I really just want to be normal, or at least what my preconceived notion of normal seems like. I guess I want to be happy. I am truthfully not sure if I have ever been happy in my life. I remember waking up as a toddler and forcing myself to stay awake because I couldn't bear that everyone would just celebrate that I wasn't around to be by them. I always felt just extremely unwanted and undesired as a person, like there was certainly something wrong with me. Anyway I don't share these things in public forums because I want anyone to feel sorry for me or "poor you" me or anything--please don't do that--but because I'm positive there are others out there who feel the same things I do, and I don't want any of you to feel alone. Mental illness is the loneliest fucking thing you will ever go through, even though it is extremely common. A lot of what really exacerbates my mental illness is feeling like I must be the only person in the world to go through these things--particularly because my own specific experiences were, well, really fucking weird--but I'm not. I know I'm not. And neither are you, if you read my blog!

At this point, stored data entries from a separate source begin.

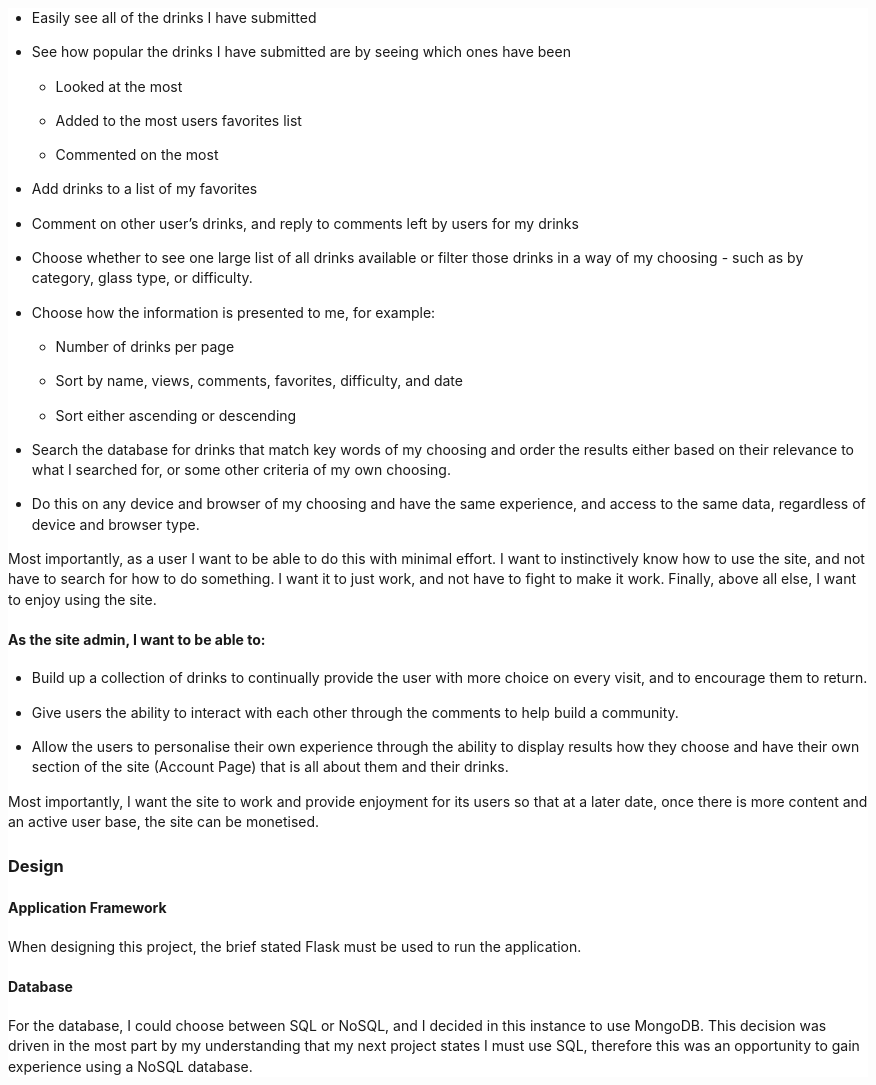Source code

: - Easily see all of the drinks I have submitted

- See how popular the drinks I have submitted are by seeing which ones have been

	- Looked at the most

	- Added to the most users favorites list

	- Commented on the most

- Add drinks to a list of my favorites

- Comment on other user’s drinks, and reply to comments left by users for my drinks

- Choose whether to see one large list of all drinks available or filter those drinks in a way of my choosing - such as by category, glass type, or difficulty.

- Choose how the information is presented to me, for example:

	- Number of drinks per page

	- Sort by name, views, comments, favorites, difficulty, and date

	- Sort either ascending or descending

- Search the database for drinks that match key words of my choosing and order the results either based on their relevance to what I searched for, or some other criteria of my own choosing.

- Do this on any device and browser of my choosing and have the same experience, and access to the same data, regardless of device and browser type.

Most importantly, as a user I want to be able to do this with minimal effort. I want to instinctively know how to use the site, and not have to search for how to do something. I want it to just work, and not have to fight to make it work. Finally, above all else, I want to enjoy using the site.

#### As the site admin, I want to be able to:

- Build up a collection of drinks to continually provide the user with more choice on every visit, and to encourage them to return.

- Give users the ability to interact with each other through the comments to help build a community.

- Allow the users to personalise their own experience through the ability to display results how they choose and have their own section of the site (Account Page) that is all about them and their drinks.

Most importantly, I want the site to work and provide enjoyment for its users so that at a later date, once there is more content and an active user base, the site can be monetised.

### Design

#### Application Framework

When designing this project, the brief stated Flask must be used to run the application.

#### Database

For the database, I could choose between SQL or NoSQL, and I decided in this instance to use MongoDB. This decision was driven in the most part by my understanding that my next project states I must use SQL, therefore this was an opportunity to gain experience using a NoSQL database.
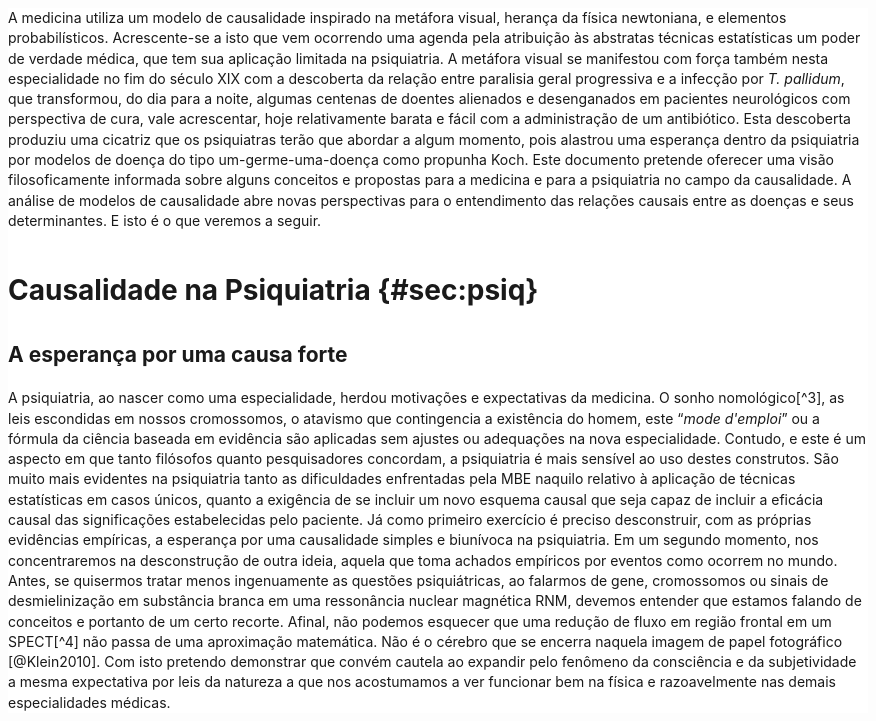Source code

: A medicina utiliza um modelo de causalidade inspirado na metáfora
visual, herança da física newtoniana, e elementos probabilísticos.
Acrescente-se a isto que vem ocorrendo uma agenda pela atribuição às
abstratas técnicas estatísticas um poder de verdade médica, que tem sua
aplicação limitada na psiquiatria. A metáfora visual se manifestou com
força também nesta especialidade no fim do século XIX com a descoberta
da relação entre paralisia geral progressiva e a infecção por *T.
pallidum*, que transformou, do dia para a noite, algumas centenas de
doentes alienados e desenganados em pacientes neurológicos com
perspectiva de cura, vale acrescentar, hoje relativamente barata e fácil
com a administração de um antibiótico. Esta descoberta produziu uma
cicatriz que os psiquiatras terão que abordar a algum momento, pois
alastrou uma esperança dentro da psiquiatria por modelos de doença do
tipo um-germe-uma-doença como propunha Koch. Este documento pretende
oferecer uma visão filosoficamente informada sobre alguns conceitos e
propostas para a medicina e para a psiquiatria no campo da causalidade.
A análise de modelos de causalidade abre novas perspectivas para o
entendimento das relações causais entre as doenças e seus determinantes.
E isto é o que veremos a seguir.

# Causalidade na Psiquiatria {#sec:psiq}

##  A esperança por uma causa forte

A psiquiatria, ao nascer como uma especialidade, herdou motivações e
expectativas da medicina. O sonho nomológico[^3], as leis escondidas em
nossos cromossomos, o atavismo que contingencia a existência do homem,
este “*mode d'emploi*” ou a fórmula da ciência baseada em evidência são
aplicadas sem ajustes ou adequações na nova especialidade. Contudo, e
este é um aspecto em que tanto filósofos quanto pesquisadores concordam,
a psiquiatria é mais sensível ao uso destes construtos. São muito mais
evidentes na psiquiatria tanto as dificuldades enfrentadas pela MBE
naquilo relativo à aplicação de técnicas estatísticas em casos únicos,
quanto a exigência de se incluir um novo esquema causal que seja capaz
de incluir a eficácia causal das significações estabelecidas pelo
paciente. Já como primeiro exercício é preciso desconstruir, com as
próprias evidências empíricas, a esperança por uma causalidade simples e
biunívoca na psiquiatria. Em um segundo momento, nos concentraremos na
desconstrução de outra ideia, aquela que toma achados empíricos por
eventos como ocorrem no mundo. Antes, se quisermos tratar menos
ingenuamente as questões psiquiátricas, ao falarmos de gene, cromossomos
ou sinais de desmielinização em substância branca em uma ressonância
nuclear magnética RNM, devemos entender que estamos falando de conceitos
e portanto de um certo recorte. Afinal, não podemos esquecer que uma
redução de fluxo em região frontal em um SPECT[^4] não passa de uma
aproximação matemática. Não é o cérebro que se encerra naquela imagem de
papel fotográfico [@Klein2010]. Com isto pretendo demonstrar que convém cautela ao expandir pelo
fenômeno da consciência e da subjetividade a mesma expectativa por leis
da natureza a que nos acostumamos a ver funcionar bem na física e
razoavelmente nas demais especialidades médicas.
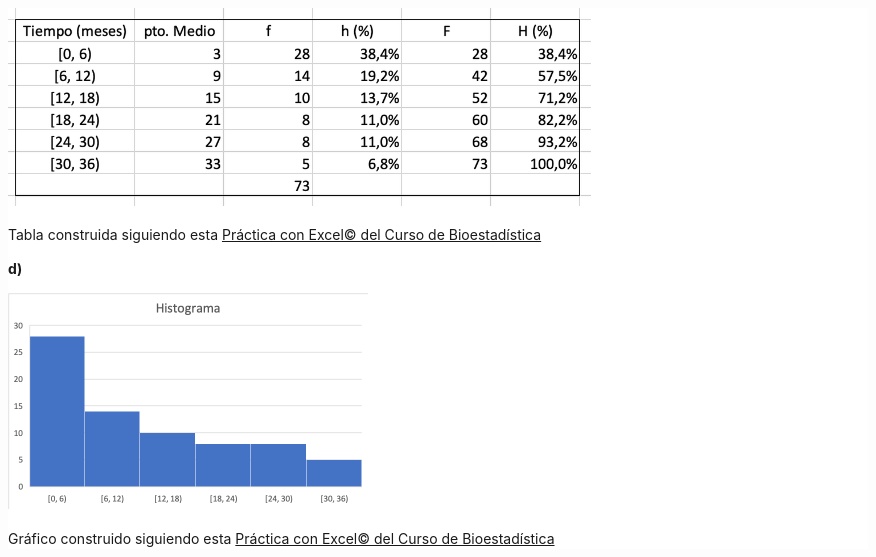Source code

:<img src="img/1_2.png" width="583" />

Tabla construida siguiendo esta [Práctica con Excel© del Curso de Bioestadística](https://1fjmanzano.github.io/bioestadistica/tablas-de-frecuencias.html#tabla-de-frecuencias-pr%C3%A1ctica-con-excel)

**d)**

<img src="img/1_3.png" width="360" />

Gráfico construido siguiendo esta [Práctica con Excel© del Curso de Bioestadística](https://1fjmanzano.github.io/bioestadistica/histogramas.html#histogramas-con-excel-pr%C3%A1cticas)
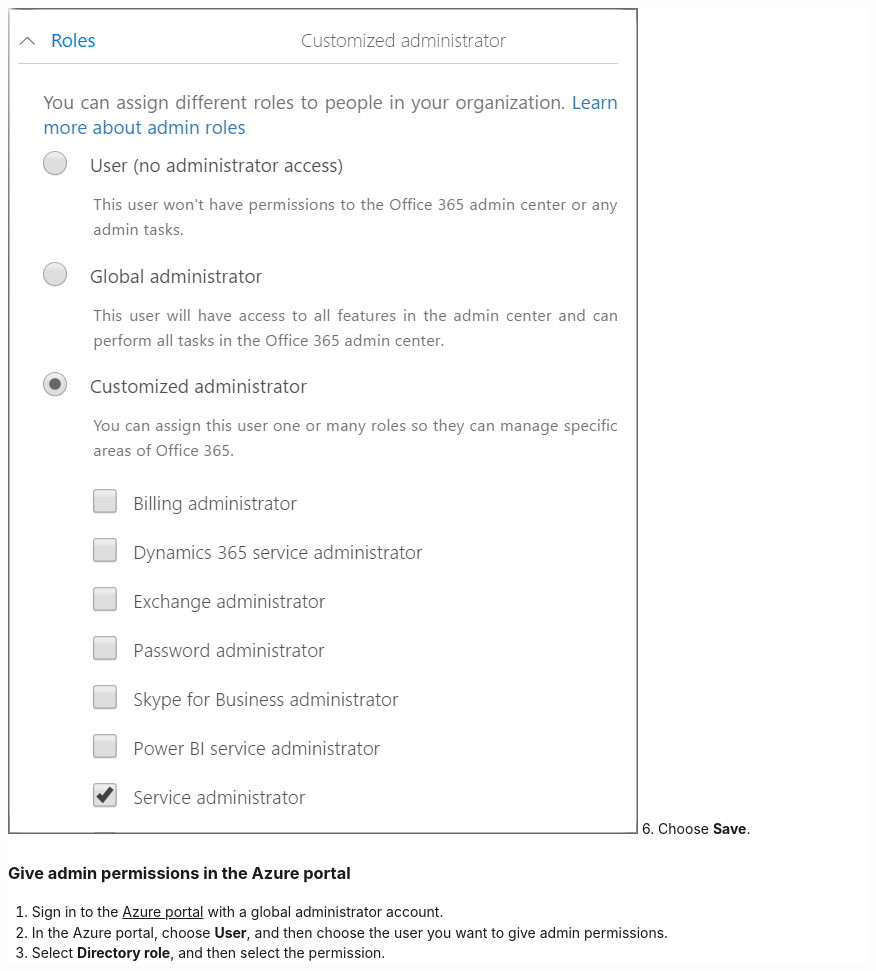 ![Screenshot of  assigning Roles](./media/users-add/office-assign-roles.png)
6. Choose **Save**.

### Give admin permissions in the Azure portal
1. Sign in to the [Azure portal](https://portal.azure.com) with a global administrator account.
2. In the Azure portal, choose **User**, and then choose the user you want to give admin permissions.
3. Select **Directory role**, and then select the permission.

Anyway, time for fun shit. Yup still I'm gaming a lot. Nothing fancy. Still a lot of Insaniquarium and Mini Metro. I don't care who thinks I have bad or little kid-ish taste in games. I think this upcoming paycheck I will treat Siren and myself to one game off our Steam wishlists. I'm torn between Unpacking and Stardew Valley, and then whatever Siren wants. I still haven't been on Facebook really and I don't miss it a bit! I regret that its absence has not made me less mentally ill--but, I mean, I'm mentally ill. I'm back to going through a weird 2010s throwback fashion phase, mostly because it's a great compromise between "business casual" and "alternative woman in her 30s".
Guess that's alllllllllllllllll for now.